Happy Private Investigator’s Day! Who’s your favorite fictional PI?

Portrait of Eugène François Vidocq (1775-1857) by Achille Devéria

July 24th is Private Investigator’s Day.

The date was chosen to celebrate the birth of Eugene Francois Vidocq in 1775. Apparently a master of disguise, Vidocq was a criminal who escaped from custody and spent years on the run, only to eventually turn informant and secret police agent.

Vidocq founded the French state security police force Sûreté Nationale, and in 1833 he started the first known detective agency. Many consider him to be the father of modern criminology.

But there’s another reason today is the perfect day to celebrate private investigators.

On July 24, 1916, a man was born who would revolutionize the private investigator fiction genre.

Who doesn’t love private investigator stories?

I was the kid who read all of the Nancy Drew and Hardy Boys books in our small library. (I’m still waiting to reread The Westing Game. It made such an impression I’ve never forgotten the twist at the end.)

I also grew up in the Golden Age of cheesy PI television shows. The Rockford Files theme was imprinted on my brain as a toddler. Then there was Remington Steele, Magnum P.I., Simon & Simon, Riptide. (I suspect Spenser for Hire was relatively short-lived because it was in frigid Boston instead of somewhere sunny.)

But it wasn’t until I reached adulthood that I really fell in love with the private investigator genre.

I was in law school in New Orleans at the time, and I didn’t really have a lot of time or inclination for reading fiction. It’s like when you’ve gone too long without eating and lost your appetite. It takes just the right dish to bring you around.

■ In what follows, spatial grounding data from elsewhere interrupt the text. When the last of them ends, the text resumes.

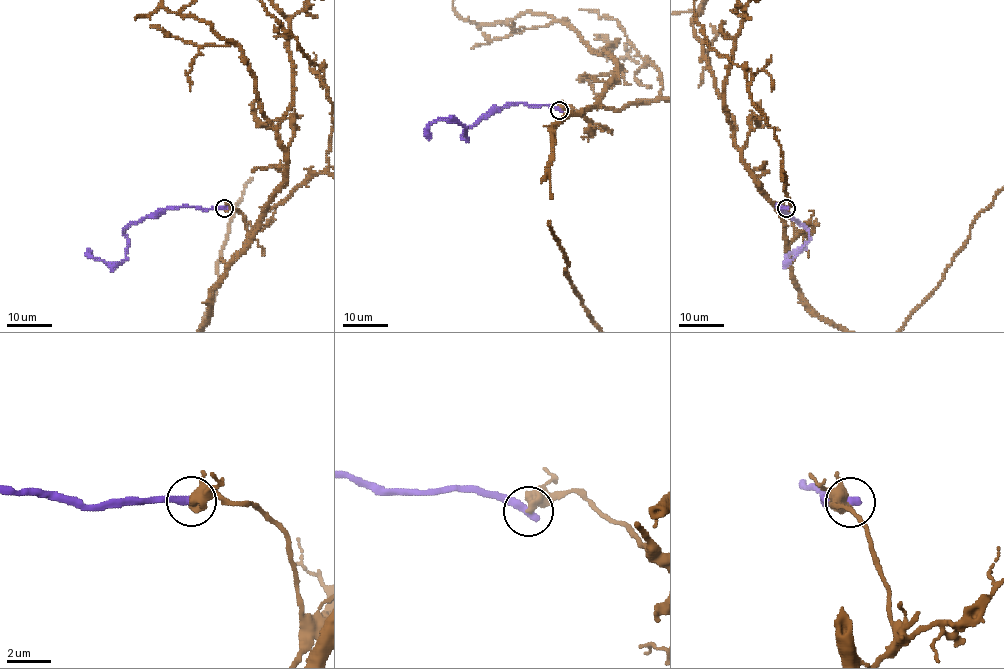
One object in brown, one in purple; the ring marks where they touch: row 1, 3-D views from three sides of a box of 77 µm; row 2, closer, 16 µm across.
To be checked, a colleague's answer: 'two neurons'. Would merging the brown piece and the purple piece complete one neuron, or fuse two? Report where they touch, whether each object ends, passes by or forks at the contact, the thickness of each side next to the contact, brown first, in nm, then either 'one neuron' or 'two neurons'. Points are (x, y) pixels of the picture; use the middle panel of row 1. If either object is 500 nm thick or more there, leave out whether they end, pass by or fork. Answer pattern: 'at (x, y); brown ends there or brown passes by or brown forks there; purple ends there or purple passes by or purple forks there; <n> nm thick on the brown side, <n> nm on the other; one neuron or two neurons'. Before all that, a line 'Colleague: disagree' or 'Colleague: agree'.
Colleague: agree
at (559, 110); 550 nm thick on the brown side, 440 nm on the other; two neurons

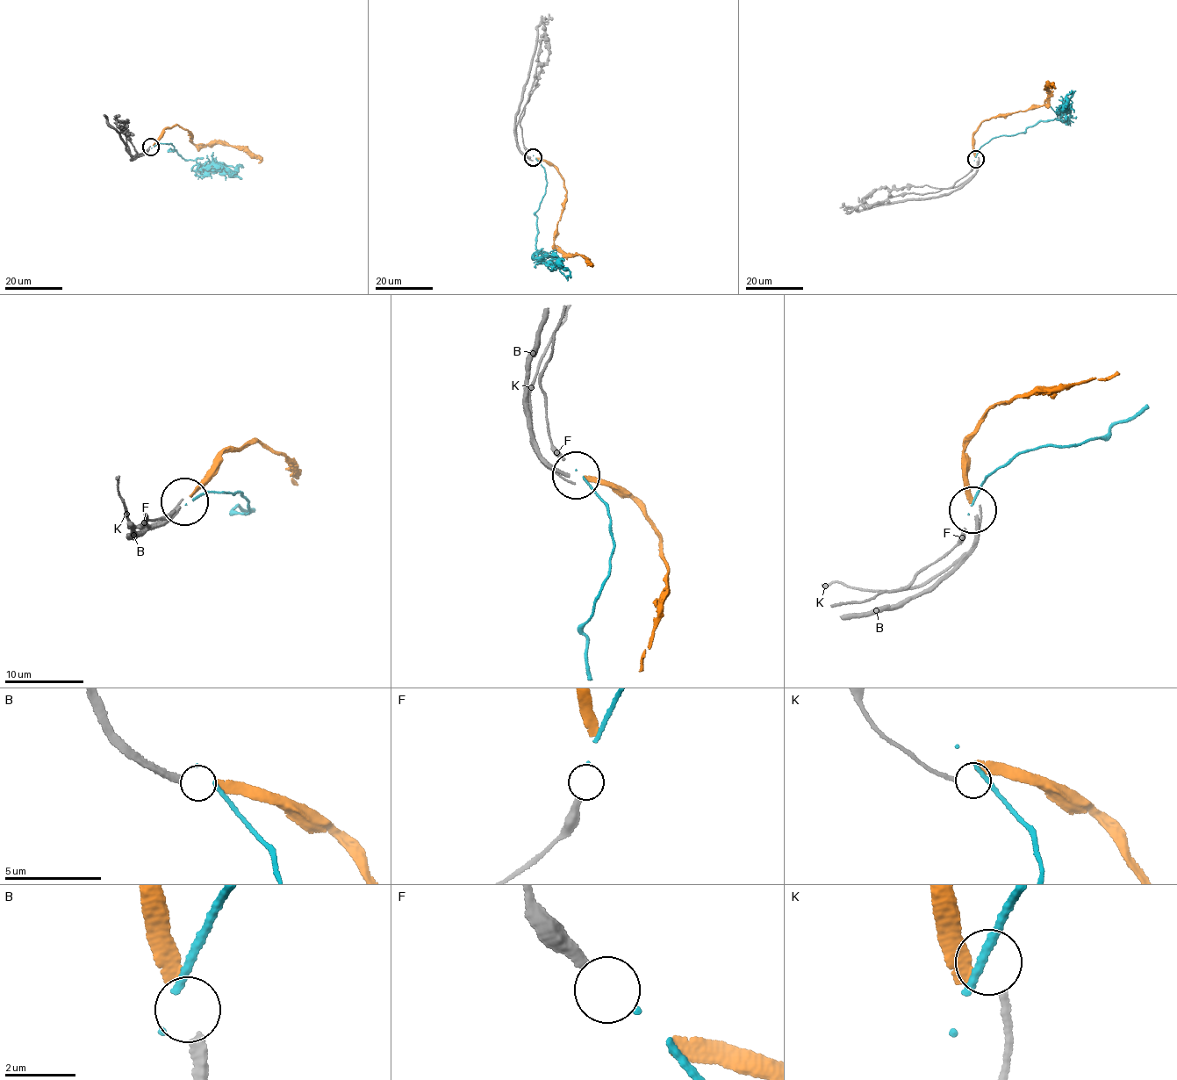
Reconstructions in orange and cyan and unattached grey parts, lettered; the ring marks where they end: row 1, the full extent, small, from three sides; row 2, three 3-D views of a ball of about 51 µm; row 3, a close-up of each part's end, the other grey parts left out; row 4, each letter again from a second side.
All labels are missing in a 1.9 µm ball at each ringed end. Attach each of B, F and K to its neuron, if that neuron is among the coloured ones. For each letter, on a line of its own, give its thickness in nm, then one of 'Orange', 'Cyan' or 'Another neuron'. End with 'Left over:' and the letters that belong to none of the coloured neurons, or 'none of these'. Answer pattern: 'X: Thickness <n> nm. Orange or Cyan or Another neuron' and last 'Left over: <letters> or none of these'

My husband (then boyfriend) and I stopped at a used bookstore in the suburbs, and something caught my eye. I’m guessing it was Nightmare in Pink (that cover is very eye-catching), but it doesn’t matter which one it was. It was my introduction to John D. MacDonald’s Travis McGee, and I didn’t stop with the first one.

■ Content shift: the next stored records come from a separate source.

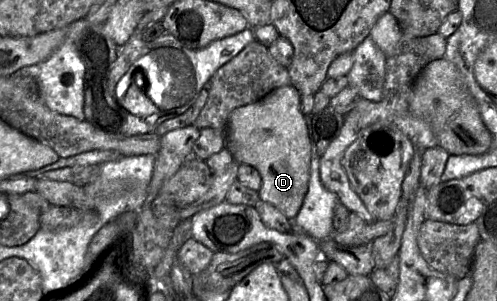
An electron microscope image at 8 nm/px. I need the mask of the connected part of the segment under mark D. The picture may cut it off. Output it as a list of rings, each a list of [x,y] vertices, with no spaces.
[[[293,86],[274,89],[261,100],[233,110],[224,133],[234,161],[254,167],[261,176],[260,200],[278,208],[293,221],[308,190],[310,144],[300,110],[301,94]]]

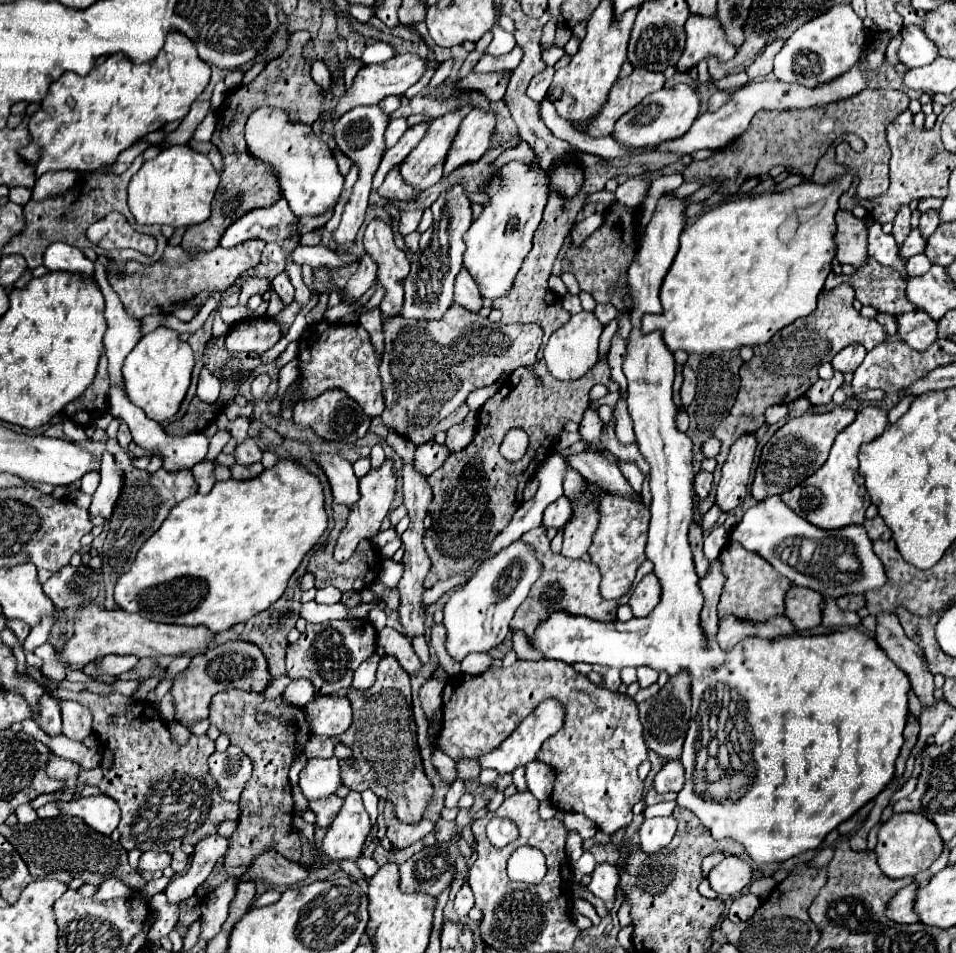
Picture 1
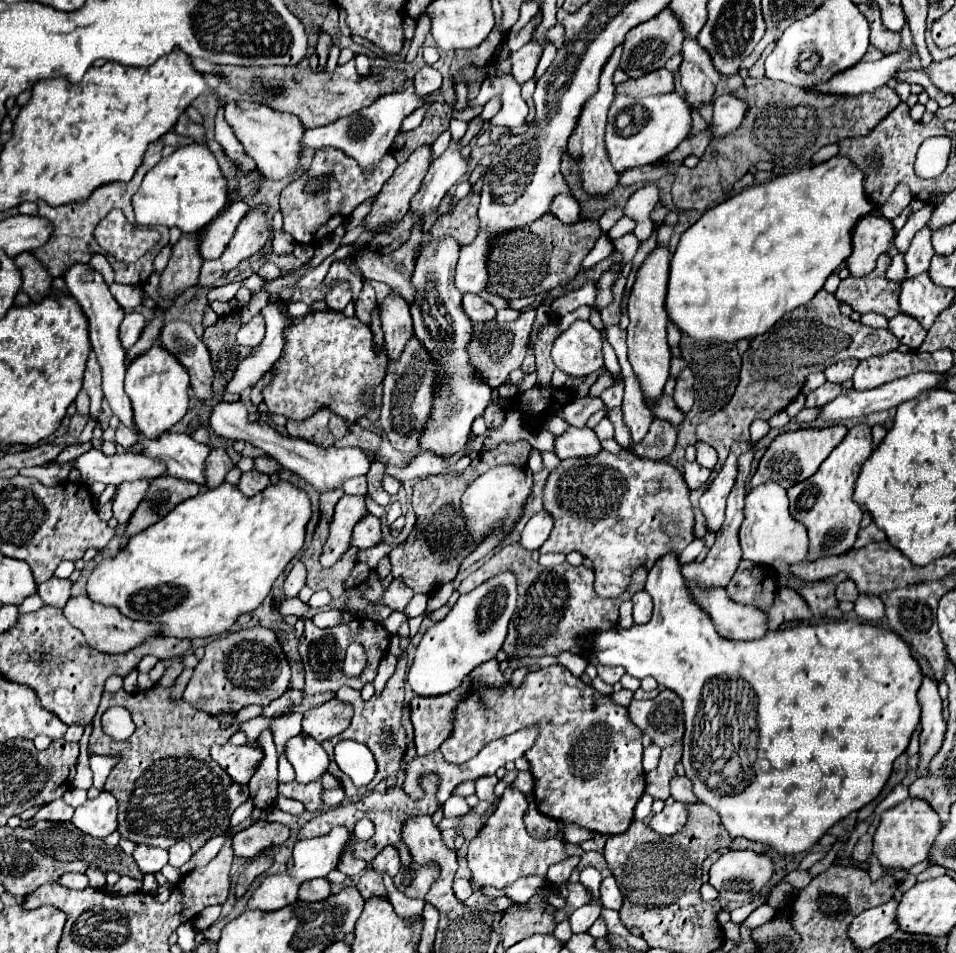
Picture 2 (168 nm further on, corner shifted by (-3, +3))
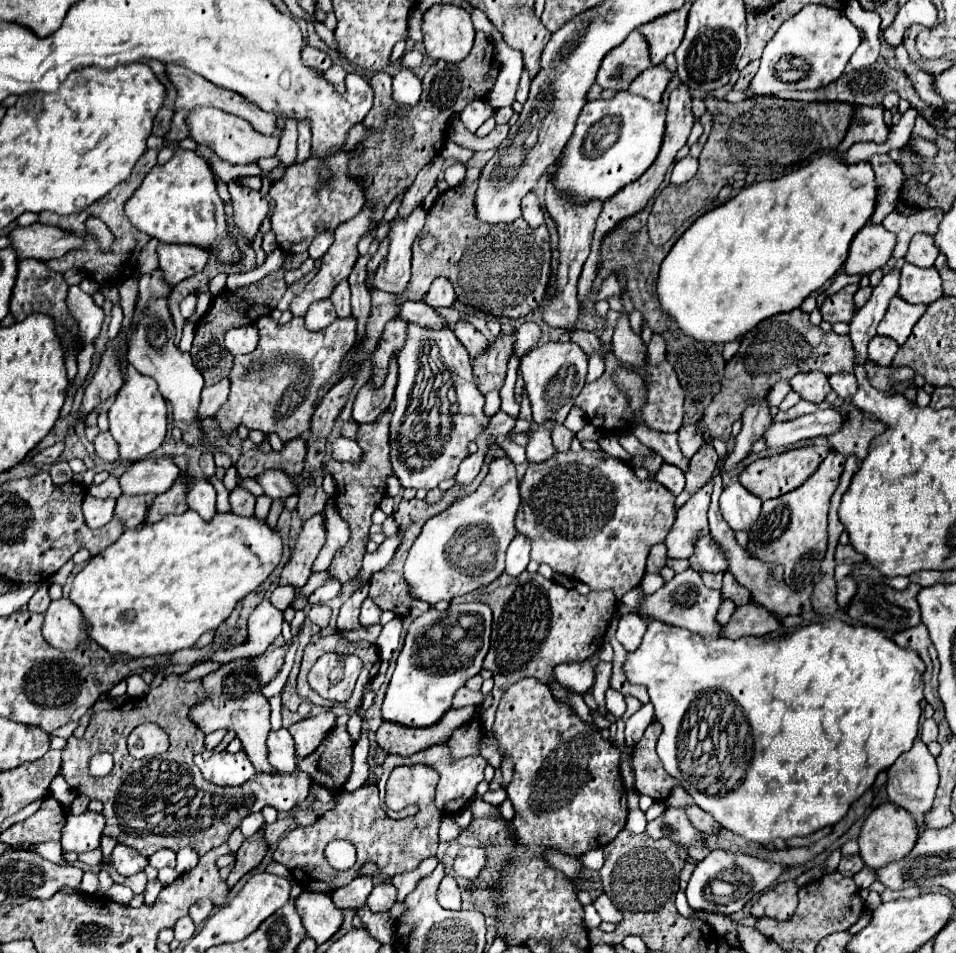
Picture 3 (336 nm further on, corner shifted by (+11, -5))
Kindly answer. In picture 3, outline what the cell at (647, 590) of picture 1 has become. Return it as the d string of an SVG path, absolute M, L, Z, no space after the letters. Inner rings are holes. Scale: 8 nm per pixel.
M624 614L620 618L616 638L626 652L634 652L640 646L640 640L648 628L648 622L636 614Z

Travis McGee was my dish. So to speak.

McGee is the kind of man you either want to be or be with, depending on your proclivities.

Living aboard his houseboat the Busted Flush (so-called because he won it in a poker game) in Fort Lauderdale, he takes his retirement in chunks. When the kitty gets low or a friend needs help, he comes out of retirement and shifts into private investigator mode.

McGee is always in philosopher mode, railing against the destruction of the Florida coast, rampant consumerism (“A man with a credit card is in hock to his own image of himself”), and the other ills of modern society. My husband probably read 60% of that first book because I read it aloud to him. As an example of MacDonald’s brilliance, watch him take a nothing’s happening moment—just the protagonist hanging out waiting for someone on a New York street—and turn it into classic McGee in Nightmare in Pink:

I whisked the soot off the wall by the entrance steps and sat and waited for her, and watched the office people bring their anxious dogs out. You could almost hear the dogs sigh as they reached the handiest pole. There was a preponderance of poodles.

This is the most desperate breed there is. They are just a little too bright for the servile role of dogdom. So their loneliness is a little more excruciating, their welcomes more frantic, their desire to please a little more intense. They seem to think that if they could just do everything right, they wouldn’t have to be locked up in the silence—pacing, sleeping, brooding, enduring the swollen bladder. That’s what they try to talk about. One day there will appear a super-poodle, one almost as bright as the stupidest alley cat, and he will figure it out. He will suddenly realize that his loneliness is merely a by-product of his being used to ease the loneliness of his Owner. He’ll tell the others. He’ll leave messages. And some dark night they’ll all start chewing throats.

By the way, this is just where I randomly opened the book. Two out of three pages has something compellingly quotable.

The man broke me for other genres. I’ve read some of MacDonald’s other books and enjoyed them as well, but nothing compares to Travis McGee. Oh, and did I mention that today also happens to be John MacDonald’s birthday?

So, who’s your favorite private investigator?